Nearly five years ago (but who’s counting), Thrift designedThe Present, a clock with no numbers, just a single arm passing over a gradient of rainbow hues suggesting seasonality. The arm needed 365 days to complete one trip around the clock face. The arm ticked so slowly, it appeared not to move at all. It was an interesting way of thinking about time, and destroyed preconceptions of what “present” means. Thrift hoped looking at the clock would let you feel as if you had more time. Those advocating for more mindful living loved it, as did people eager to step off the hamster wheel of life. Thrift raised nearly $100,000 to make The Present. Today you can buy it from the MoMA Design Store.
Now, Thrift is back with a clock he calls Today. The hand makes one revolution every 24 hours, “turning the knob toward practicality,” he says. Like The Present, Today has no numbers and a color gradient—in this case the hues you might see glancing out of an airplane at 30,000 feet.
You can buy a 24-hour clock on Amazon right now. But Today is devoid of the anxiety-inducing cues—numbers, a second hand, that incessant ticking—people associate with rushing. Instead, the clock is divided into four unmarked quadrants. At the top there’s noon, followed by 6 pm, midnight, and 6 am. Today runs half as fast as a regular clock, so the arm goes around just once each day.

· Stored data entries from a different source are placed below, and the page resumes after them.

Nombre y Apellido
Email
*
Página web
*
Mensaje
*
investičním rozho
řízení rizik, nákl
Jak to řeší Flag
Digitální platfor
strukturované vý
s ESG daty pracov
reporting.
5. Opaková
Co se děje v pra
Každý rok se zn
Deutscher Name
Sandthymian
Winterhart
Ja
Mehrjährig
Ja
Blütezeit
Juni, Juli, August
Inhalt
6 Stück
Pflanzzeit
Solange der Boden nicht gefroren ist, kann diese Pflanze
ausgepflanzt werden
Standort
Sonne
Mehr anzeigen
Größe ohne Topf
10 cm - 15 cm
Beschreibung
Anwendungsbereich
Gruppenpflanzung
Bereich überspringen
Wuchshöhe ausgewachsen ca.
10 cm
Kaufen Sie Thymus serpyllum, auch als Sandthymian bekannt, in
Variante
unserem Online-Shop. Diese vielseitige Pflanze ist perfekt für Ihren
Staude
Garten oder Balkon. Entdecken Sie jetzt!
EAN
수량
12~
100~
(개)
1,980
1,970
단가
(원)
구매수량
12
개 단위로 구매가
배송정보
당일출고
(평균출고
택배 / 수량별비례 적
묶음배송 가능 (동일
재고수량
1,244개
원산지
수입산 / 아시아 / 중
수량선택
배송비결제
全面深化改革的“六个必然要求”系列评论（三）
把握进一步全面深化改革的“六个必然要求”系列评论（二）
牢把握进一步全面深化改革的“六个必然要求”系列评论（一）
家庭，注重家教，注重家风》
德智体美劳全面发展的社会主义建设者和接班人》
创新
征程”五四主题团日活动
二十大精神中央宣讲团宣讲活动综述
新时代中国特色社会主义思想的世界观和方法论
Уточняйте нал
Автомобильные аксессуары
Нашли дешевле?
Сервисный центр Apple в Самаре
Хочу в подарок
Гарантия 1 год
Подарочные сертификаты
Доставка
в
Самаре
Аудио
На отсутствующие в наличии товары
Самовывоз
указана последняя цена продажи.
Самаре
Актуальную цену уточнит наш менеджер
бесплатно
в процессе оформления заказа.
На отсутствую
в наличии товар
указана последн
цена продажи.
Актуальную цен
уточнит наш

Thrift, a filmmaker before he was a clockmaker, has always loved the idea of manipulating time. After all, that’s essentially what filmmaking does. His clocks don’t change time, of course, and they exist in a world that doesn’t abide by a minute-to-minute mentality. People still have deadlines to meet and appointments to make, but Thrift is confident that changing how people perceive time will change how they react to it.